The most common is Euclidean distance, which measures the Cartesian distance between data points. To calculate it in two dimensions, recall the basic Pythagorean formula: \[a^2 + b^2 = h^2\]

where \(a\) and \(b\) are sides of a right triangle and \(h\) is the hypotenuse. More specifically, \(a\) is the difference between the two points in the first dimension, and \(b\) is the difference in the second dimension. To get the Euclidean distance \(h\) we take the \(\sqrt{h^2}\), which equals \(\sqrt{a^2 + b^2}\).

To calculate the distance between any two points, let us call our data points \(\mathbf{p}\) and \(\mathbf{q}\), and let us say we have two measurements for each of them, in dimensions \(D_1\) and \(D_2\) (for example, weight and height, which gives body mass index). Then, \(\mathbf{p} = (p_1,p_2)\) and \(\mathbf{q} = (q_1,q_2)\), and we can write the distance between them, \(d_{pq}\), as:

\[d_{pq} = d_{qp} = \sqrt{ (q_1 - p_1) ^2 + (q_2 - p_2) ^2 }\]
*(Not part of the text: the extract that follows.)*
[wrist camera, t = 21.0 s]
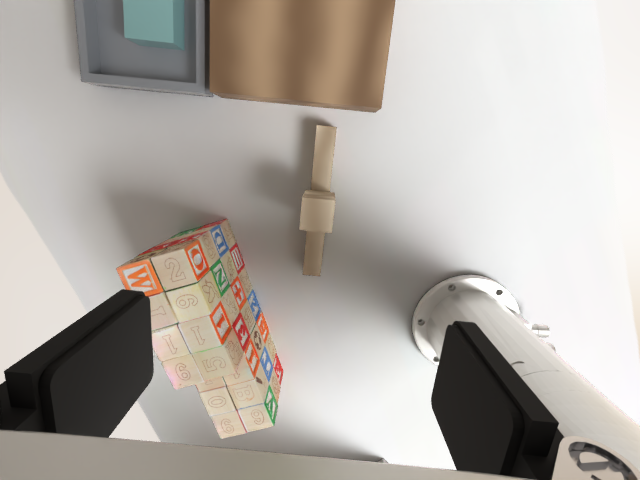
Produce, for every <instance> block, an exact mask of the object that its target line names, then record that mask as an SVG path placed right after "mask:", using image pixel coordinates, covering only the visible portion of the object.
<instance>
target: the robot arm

In three dimensions, Euclidean distance is calculated in a very similar way:

\[d_{pq} = d_{qp} = \sqrt{ (q_1 - p_1) ^2 + (q_2 - p_2) ^2 + (q_3 - p_3) ^2 }\]

Euclidian distance in 3D

The same applies to four or more dimensions, so we can generalize Euclidean distance in the following way, where \(n\) is the number of dimesions:

\[ d(p,q) = \sqrt{\sum\limits_{i=1}^{n}{(q_i - p_i)} ^2} \]

Manhattan distance

  • a.k.a. taxicab metric, grid distance, and rectilinear distance

The Manhattan distance gets its name because it uses a “city block” approach to measuring distance. It is calculated using absolute distances in orthogonal dimensions (rather than squared distances):

\[d(p,q) = \sum\limits_{i=1}^{n}|q_i - p_i|\]

Blue - Manhattan distance, green - Euclidean distance

Minkowski distance as the generalization of Euclidean and Manhattan, and how to choose between the latter

If you look carefully at the two formulas above, the similarity between them is obvious. In fact, both distance measures belong to the Minkowski family of distance measures. The Minkowski distance is defined, for vectors \(\mathbf{p}\) and \(\mathbf{q}\) of length \(n\) (corresponding to \(n\) dimensions), as:

\[d_{Minkowski}(p,q) = \Bigg[ \sum_{i=1}^{n}{ |q_i - p_i| ^r } \Bigg] ^{1/r}\]
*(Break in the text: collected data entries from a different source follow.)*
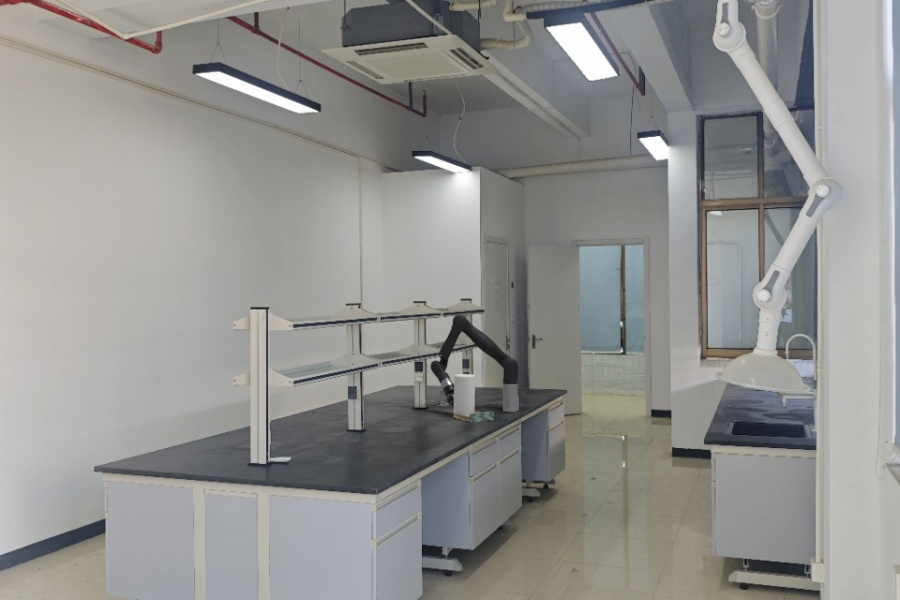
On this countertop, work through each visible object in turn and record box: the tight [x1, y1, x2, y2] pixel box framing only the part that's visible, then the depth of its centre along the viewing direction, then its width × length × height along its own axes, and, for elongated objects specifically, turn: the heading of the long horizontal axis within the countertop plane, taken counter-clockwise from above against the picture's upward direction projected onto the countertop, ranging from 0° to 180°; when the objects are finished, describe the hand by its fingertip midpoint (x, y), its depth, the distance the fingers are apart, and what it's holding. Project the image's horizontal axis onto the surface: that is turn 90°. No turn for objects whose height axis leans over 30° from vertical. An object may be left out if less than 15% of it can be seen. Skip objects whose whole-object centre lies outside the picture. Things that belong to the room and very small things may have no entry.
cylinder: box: [453, 373, 476, 417], centre depth 466 cm, size 12×12×25 cm
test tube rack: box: [436, 382, 454, 407], centre depth 517 cm, size 25×4×13 cm, turn 156°
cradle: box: [453, 410, 495, 424], centre depth 458 cm, size 16×18×5 cm
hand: (459, 409), depth 470 cm, fingers closed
By substitution, we can see that Euclidean distance corresponds to the special case of \(r = 2\) and the Manhattan distance to \(r = 1\).

Most of the time you will want to use the more intuitive Euclidean distance (\(r = 2\)). But it turns out that Manhattan distance may be preferable for high-dimensional data because Manhattan distance better separates far and close neighbors in higher-dimensional space (something that may not be obvious at all, since humans evolved to think in three dimensions). Manhattan distance is also less sensitive to outliers because distances are measured in absolute magnitude rather than squared magnitude. However if data are distributed approximately normally, so that extreme values are uncommon, then Euclidean distance usually works well.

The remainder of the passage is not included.